View Single Post
  #9  
Old 05-26-2004, 05:57 AM
maryjanek's Avatar
maryjanek maryjanek is offline
Account Banned @ Request
Join Date: Nov 2003
Posts: 215
Total Points: 1,191.13
Donate
Quote:
It is not the same as say, your parents actually dying when you are a few days old- say in a car crash or something. Because when you are adopted you grow up knowing it was not that your parents could not be there- it was that they chose not to.


marygrace --

I'm so sorry that you grew up feeling that way. There really is a much greater likelihood that your bmother felt she had no choice, that she wanted a good life for you, one she couldn't give you. It's true I made the "choice," but I grieved for my son as if he had died, because he was "dead" to me -- gone from my life with no hope of ever seeing him again. I felt tremendous guilt for having gotten pregnant when I couldn't parent, and adoption honestly looked to me like the most responsible choice for his welfare.

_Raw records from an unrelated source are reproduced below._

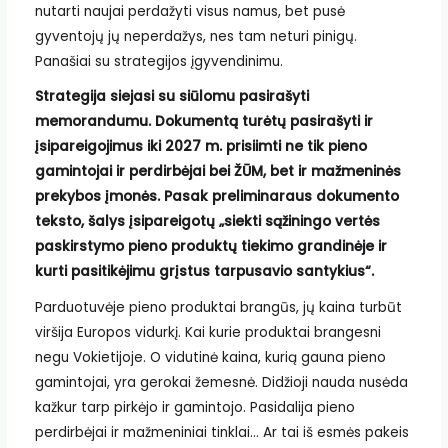
nutarti naujai perdažyti visus namus, bet pusė
gyventojų jų neperdažys, nes tam neturi pinigų.
Panašiai su strategijos įgyvendinimu.
Strategija siejasi su siūlomu pasirašyti
memorandumu. Dokumentą turėtų pasirašyti ir
įsipareigojimus iki 2027 m. prisiimti ne tik pieno
gamintojai ir perdirbėjai bei ŽŪM, bet ir mažmeninės
prekybos įmonės. Pasak preliminaraus dokumento
teksto, šalys įsipareigotų „siekti sąžiningo vertės
paskirstymo pieno produktų tiekimo grandinėje ir
kurti pasitikėjimu grįstus tarpusavio santykius“.
Parduotuvėje pieno produktai brangūs, jų kaina turbūt
viršija Europos vidurkį. Kai kurie produktai brangesni
negu Vokietijoje. O vidutinė kaina, kurią gauna pieno
gamintojai, yra gerokai žemesnė. Didžioji nauda nusėda
kažkur tarp pirkėjo ir gamintojo. Pasidalija pieno
perdirbėjai ir mažmeniniai tinklai… Ar tai iš esmės pakeis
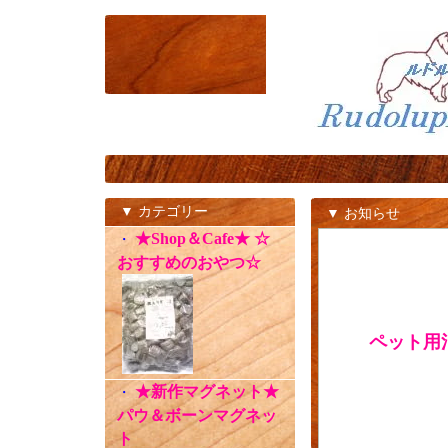
▼ カテゴリー
▼ お知らせ
★Shop＆Cafe★ ☆
・
おすすめのおやつ☆
ペット用
★新作マグネット★
・
パウ＆ボーンマグネッ
ト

That was in 1969. Thirty years later the world was a different place and I was able to search and find him. The day he called me was one of the happiest days of my life, on a par with the day my daughter was born. But it was a chance series of events that led me to actively search. I might just as easily have remained hopeless and passive where he was concerned.

I understand now that all adoptees suffer an emotional loss. But a child may still be better off with adoptive parents than they would have been with their birthparent(s). Your bmother almost certainly believed that you would be. I hope someday you can forgive her and find some peace with your adoption. If meeting her would help you do that, I hope you find each other in reunion.